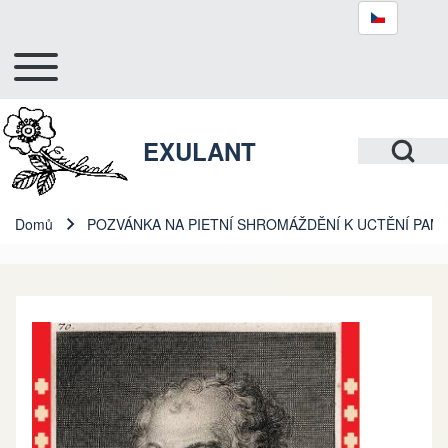
Toggle main menu
Hlavní navigace
Hledat
Open Search Bl
EXULANT
Close search
Domů
POZVÁNKA NA PIETNÍ SHROMÁŽDĚNÍ K UCTĚNÍ PA
Drobečková navigace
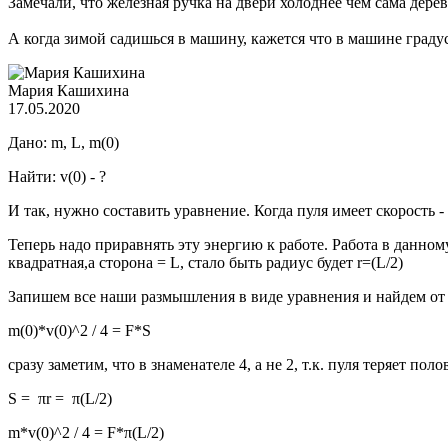
Замечали, что железная ручка на двери холоднее чем сама дере
А когда зимой садишься в машину, кажется что в машине градусо
Мария Кашихина
17.05.2020
Дано: m, L, m(0)
Найти: v(0) - ?
И так, нужно составить уравнение. Когда пуля имеет скорость 
Теперь надо приравнять эту энергию к работе. Работа в данному
квадратная,а сторона = L, стало быть радиус будет r=(L/2)
Запишем все наши размышления в виде уравнения и найдем от 
m(0)*v(0)^2 / 4 = F*S
сразу заметим, что в знаменателе 4, а не 2, т.к. пуля теряет пол
S = πr = π(L/2)
m*v(0)^2 / 4 = F*π(L/2)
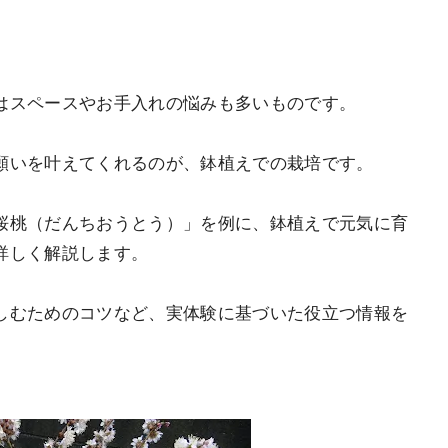
はスペースやお手入れの悩みも多いものです。
願いを叶えてくれるのが、鉢植えでの栽培です。
桜桃（だんちおうとう）」を例に、鉢植えで元気に育
詳しく解説します。
しむためのコツなど、実体験に基づいた役立つ情報を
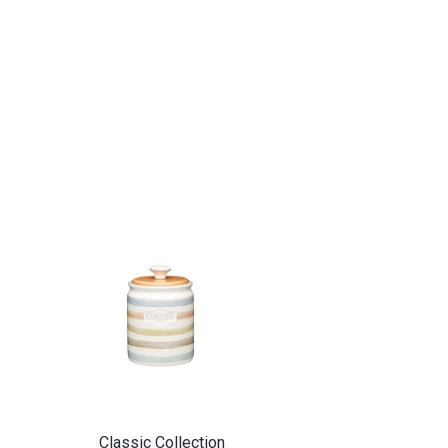
Classic Collection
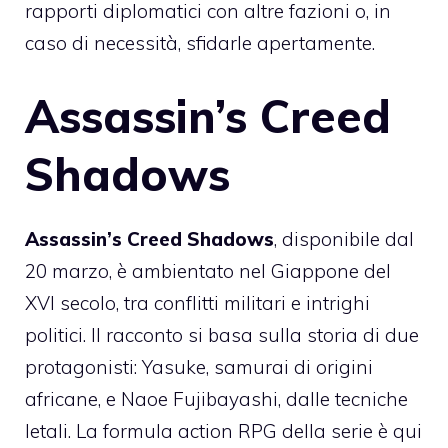
rapporti diplomatici con altre fazioni o, in
caso di necessità, sfidarle apertamente.
Assassin’s Creed
Shadows
Assassin’s Creed Shadows
, disponibile dal
20 marzo, è ambientato nel Giappone del
XVI secolo, tra conflitti militari e intrighi
politici. Il racconto si basa sulla storia di due
protagonisti: Yasuke, samurai di origini
africane, e Naoe Fujibayashi, dalle tecniche
letali. La formula action RPG della serie è qui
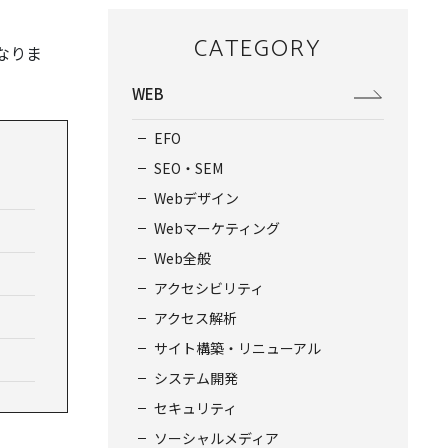
CATEGORY
なりま
WEB
EFO
SEO・SEM
Webデザイン
Webマーケティング
Web全般
アクセシビリティ
アクセス解析
サイト構築・リニューアル
システム開発
セキュリティ
ソーシャルメディア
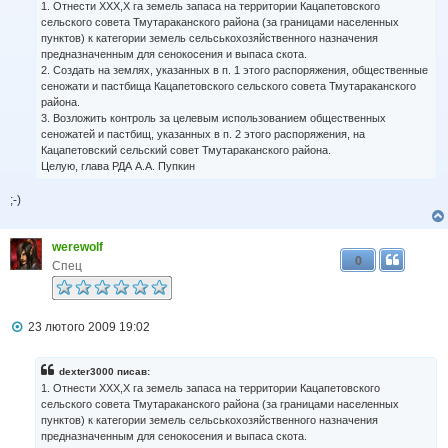
1. Отнести ХХХ,Х га земель запаса на территории Кацапетовского
сельского совета Тмутараканского района (за границами населенных
пунктов) к категории земель сельськохозяйственного назначения
предназначенным для сенокосения и выпаса скота.
2. Создать на землях, указанных в п. 1 этого распоряжения, общественные
сеножати и пастбища Кацапетовского сельского совета Тмутараканского
района.
3. Возложить контроль за целевым использованием общественных
сеножатей и пастбищ, указанных в п. 2 этого распоряжения, на
Кацапетовский сельский совет Тмутараканского района.
Целую, глава РДА А.А. Пупкин
;-)
werewolf
0
Спец
П
23 лютого 2009 19:02
о
в
і
dexter3000 писав:
д
1. Отнести ХХХ,Х га земель запаса на территории Кацапетовского
о
сельского совета Тмутараканского района (за границами населенных
м
пунктов) к категории земель сельськохозяйственного назначения
л
предназначенным для сенокосения и выпаса скота.
е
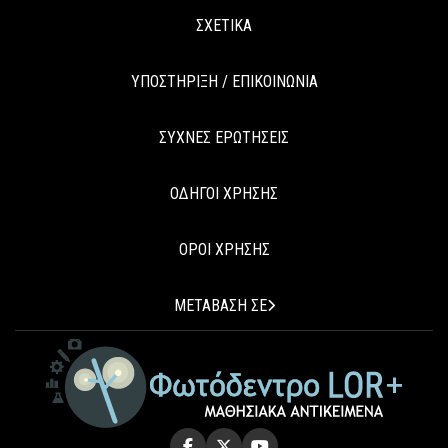
ΣΧΕΤΙΚΑ
ΥΠΟΣΤΗΡΙΞΗ / ΕΠΙΚΟΙΝΩΝΙΑ
ΣΥΧΝΕΣ ΕΡΩΤΗΣΕΙΣ
ΟΔΗΓΟΙ ΧΡΗΣΗΣ
ΟΡΟΙ ΧΡΗΣΗΣ
ΜΕΤΑΒΑΣΗ ΣΕ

**TASK DESCRIPTION:**
Switch "main menu" to "site menu" in the material from its start through the line holding "Drobečková navigace", inclusive, and write those lines out again with nothing else changed. Leave the pictures out of your answer.

**WRITTEN ANSWER:**
Toggle site menu
Hlavní navigace
Hledat
Open Search Bl
EXULANT
Close search
Domů
POZVÁNKA NA PIETNÍ SHROMÁŽDĚNÍ K UCTĚNÍ PA
Drobečková navigace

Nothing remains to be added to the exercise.